Guinée: l'opposition met la pression sur le pouvoir d'Alpha Condé

Politique

Au cours d’une plénière tenue, le 06 septembre 2017, l’opposition républicaine a décidé de reprendre ses manifestations de rue dès le 20 septembre 2017 sur toutes l’étendue du territoire nationale. A travers ces protestations, Cellou Dalein et Cie, entendent dénoncer la mal gouvernance qui sévit ainsi que le non-respect de l’accord du 12 octobre 2016.

Comme promis, après le départ des pèlerins, l’opposition républicaine entend reprendre ses manifestations de rue. Mercredi dernier, à la sortie d’une rencontre au QG de l’UFDG, les adversaires du régime Condé ont annoncé la reprise de ses manifestations à partir du 20 septembre 2017.

Alhousseini Makanera qui a servi d’office de porte-parole a indiqué que  ses compagnons et lui ne s’arrêteront qu’après obtention de gain de cause.

"L’opposition a décidé de la reprise de nos manifestations  à partir du 20. Cette série de manifestations qui commence doit continuer chaque semaine une fois. Nous continuons, jusqu’à ce que nous soyons satisfaits dans nos revendications", souligne le président du FND.

Parlant de la tenue des élections locales, l’opposition regrette que j’jusqu’à présent rien n’est fait dans ce sens, selon Alhousseini Makanera.

"Les élections locales devaient avoir lieu en février, ça n’a pas encore lieu. L’adoption de la loi sur la CENI, cette loi devait être examinée lors de la session des lois, on n’en a pas encore", a-t-il déploré.

Il faut signaler que parmi les raisons évoquées par l’opposition, figurent la mal gouvernance et le non-respect des accords du 12 octobre 2016.

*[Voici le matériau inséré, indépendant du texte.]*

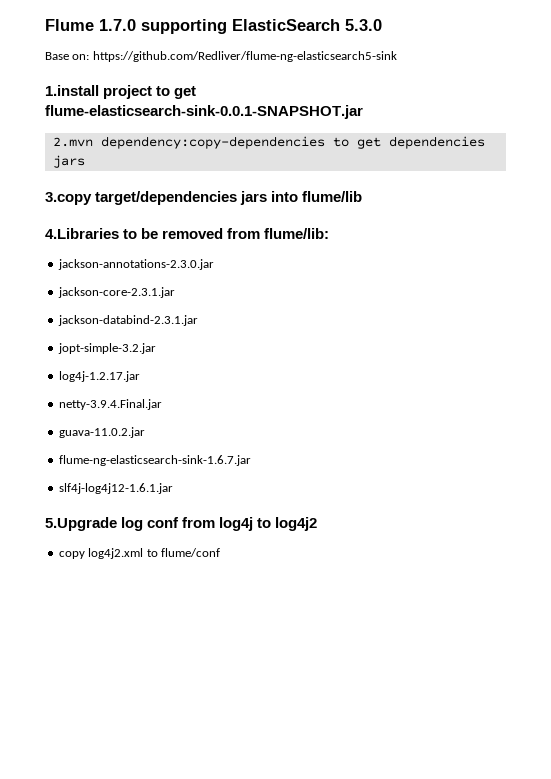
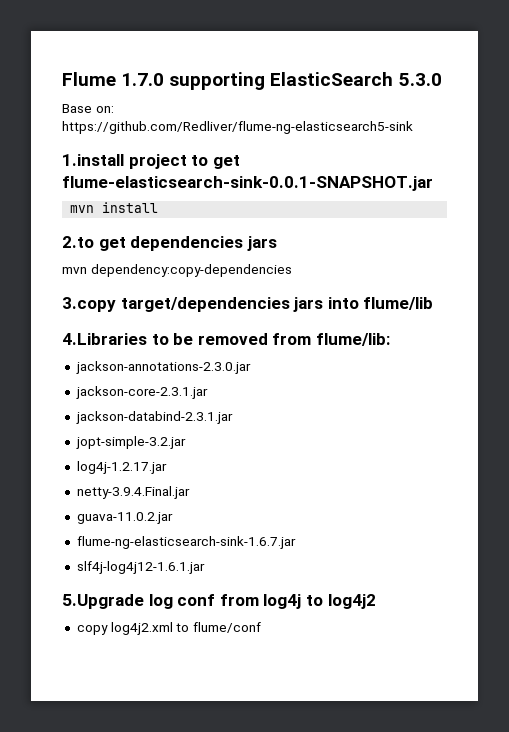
[52,136,349,149] 2.mvn dependency:copy-dependencies to -> [70,202,159,213] [62,236,94,248] mvn install // 2.to
(85, 161) none -> [62,264,292,277] // mvn dependency:copy-dependencies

Pour le président du FND, "c’est très amer de constater qu’il y a aucune volonté pour appliquer les accords politiques. Non seulement nous nous battons pour l’application des accords politiques, mais aussi pour lutter contre la vie chère, l’insécurité et surtout l’insalubrité de la ville de Conakry qui est devenu intenable. C’est la première fois en tout cas en ma connaissance j’entends que les déchets ont tué des gens à Conakry sous l’ère Alpha Condé".